Claire McNeel is the author of Darkness Runs Deep (30 January 2024)
The old adage ‘you can’t be what you can’t see’ has been shattered by women in sport. Athletes in the Australian Football League for Women (AFLW), particularly older players, proved that they didn’t need to see women competing to want to play; many participated in boys’ teams until they were around 13-years-old.
Children today get to grow up seeing women compete at an elite level in historically male-dominated sports including cricket, Australian rules football, rugby, and soccer. Despite this, in comparison to boys and men, female-driven sports narratives are limited in both screen and page.
So, why aren’t women depicted in films, television shows, and books to a greater extent?

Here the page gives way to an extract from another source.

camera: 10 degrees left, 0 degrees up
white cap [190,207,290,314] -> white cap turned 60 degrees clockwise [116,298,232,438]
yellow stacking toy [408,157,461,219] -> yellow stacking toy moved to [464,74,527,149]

The typical response would be that worn line: people are more interested in reading about male athletes and watching men compete, so stories involving men are more sought out. But to delve a bit deeper is to consider that many sports narratives are based on true stories and men have had far more opportunities than women to play a variety of sports for a considerably longer period of time.
Also, stories that are told years, often decades after the fact can sometimes seem more authentic and are therefore better received. This further lends itself to male narratives because they have the benefit of time. Women’s stories are going unheard because they haven’t had the chance to write them.

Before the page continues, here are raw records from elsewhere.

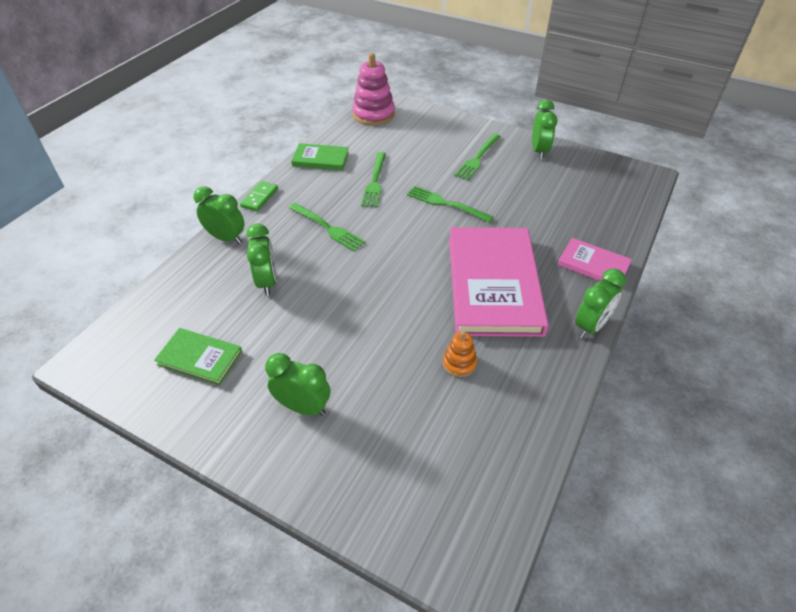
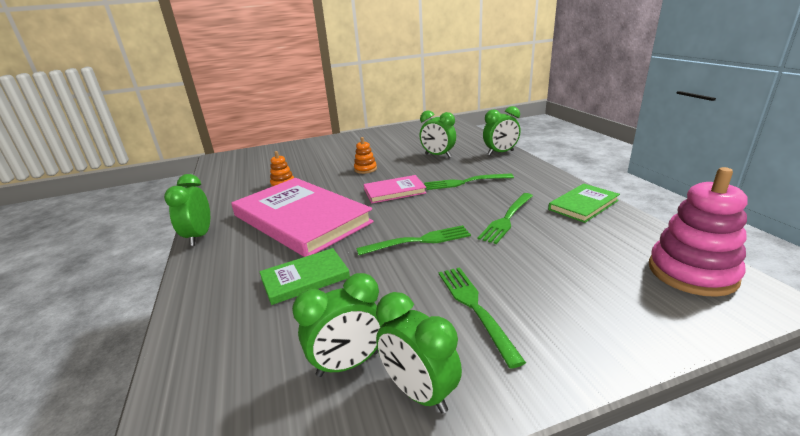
camera: 135 degrees right, 20 degrees down
green book [154,328,242,386] -> green book moved to [259,248,350,305]
green domino [240,181,278,212] -> none
green clock [265,353,330,416] -> green clock moved to [292,273,384,377]
green fork [361,152,386,207] -> green fork turned 105 degrees counterclockwise [477,193,533,244]
pink book [558,238,632,281] -> pink book moved to [364,175,426,203]
none -> orange stacking toy [354,137,377,174]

There are only a few quality sports films with girls or women at their hearts, particularly in sports more commonly associated with men—think surfing in Blue Crush, based on the magazine article Life’s Swell; baseball in A League of Their Own, also based on a true story; soccer in Bend it Like Beckham; and boxing in Girlfight and in Million Dollar Baby.

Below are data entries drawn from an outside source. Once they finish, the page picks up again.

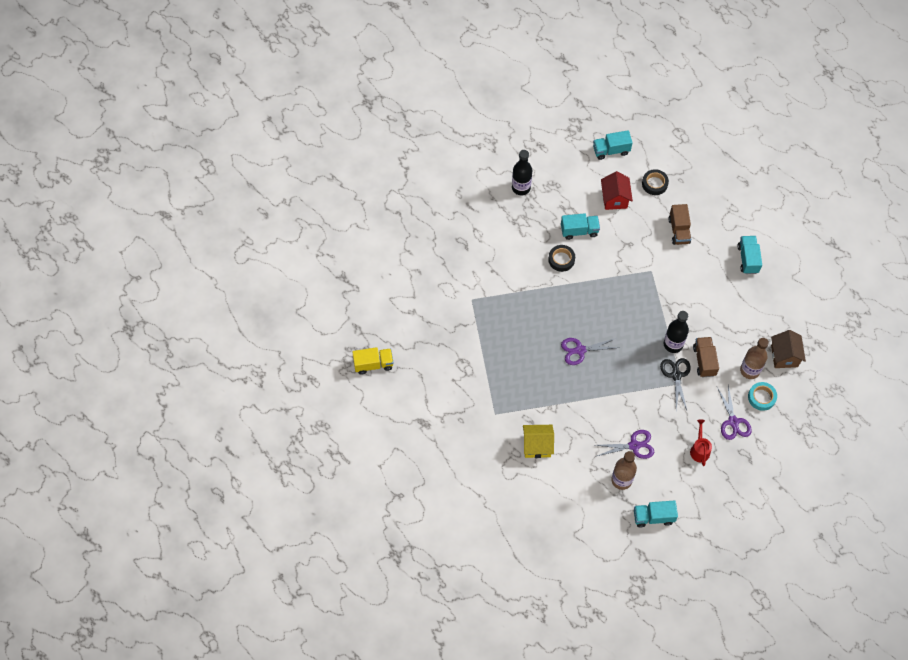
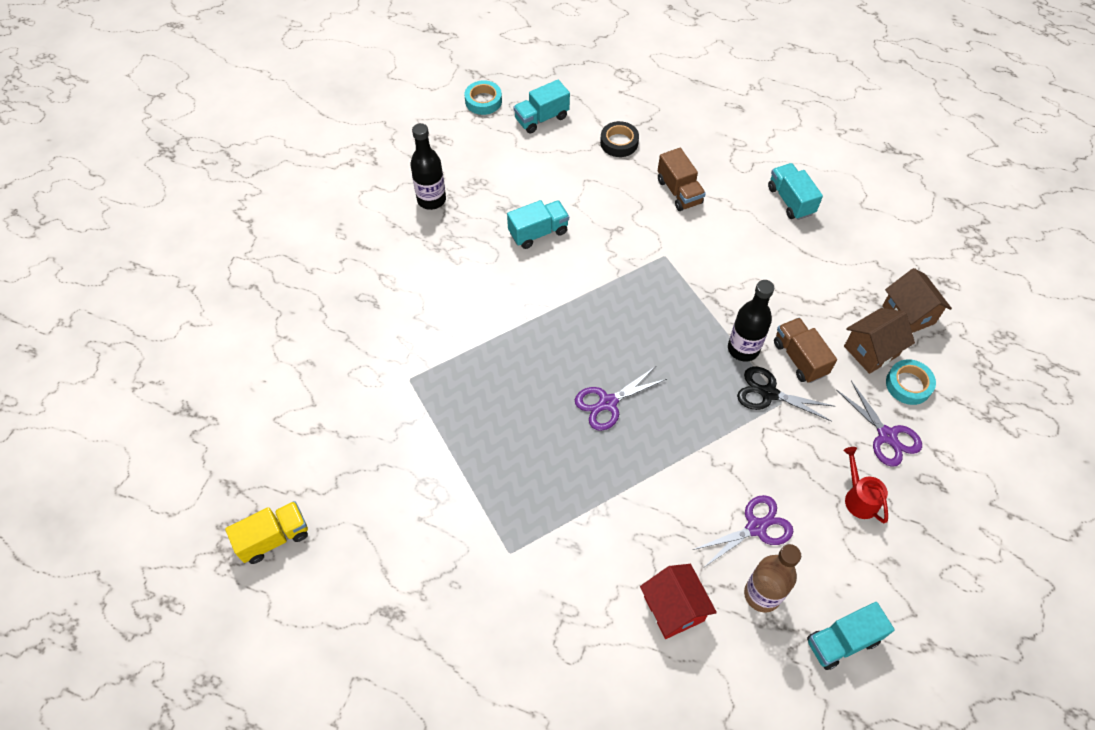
camera: 20 degrees left, 5 degrees down
yellow house [523,425,554,458] -> none
black tape [548,245,575,272] -> none
red house [601,172,633,210] -> red house moved to [640,564,717,639]
black scissors [660,358,691,410] -> black scissors turned 45 degrees counterclockwise [737,367,836,422]
brown bottle [740,338,769,379] -> brown house [844,308,915,374]
none -> turquoise tape [465,80,502,115]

Over the last decade, only a handful of films have centred on a true story about a female athlete or athletes (e.g., figure skater Tonya Harding in I, Tonya; tennis players Serena and Venus Williams in King Richard; tennis player Billie Jean King in Battle of the Sexes; swimmers Yusra Mardini and Sarah Mardini in The Swimmers; and professional wrestler Saraya ‘Paige’ Bevis in Fighting with My Family).
As someone who was lucky enough to grow up competing in a number of different sports without barriers, each of these films was a reminder of the burdens and challenges that female athletes often contend with on a daily basis. Despite the fact that Australia is a sports-obsessed nation, there are only two films I’m aware of that focus on an Australian female athlete: Ride Like A Girl, the story of Melbourne Cup winning jockey Michelle Payne; and Dawn! the story of Olympic swimmer Dawn Fraser. Both are fictionalised accounts of true stories.
A growing trend to uncover stories involving Australian sportswomen has produced documentaries including Girls Can’t Surf, Fearless: The Inside Story of the AFLW, and Matildas: The World at Our Feet. All capture the challenges, athletic prowess, and joy of competing in the sport these athletes love, and highlight that there are many women’s stories still to be told.
Until the women’s Australian rules football exhibition matches were broadcast, I’d never seen women play footy. As the inaugural 2017 AFLW season approached, I remember thinking how I’d never seen a film or television series involving women who played football (and to be honest, very few involving men). This prompted me to write a screenplay centred on a fictional women’s country football team, and this screenplay evolved into the novel, Darkness Runs Deep.
Although we can be what we can’t see, creating female characters who play sport, watch sport, and enjoy sport is more reflective of society, and it’s definitely easier to emulate what we do see. And, for that matter, read.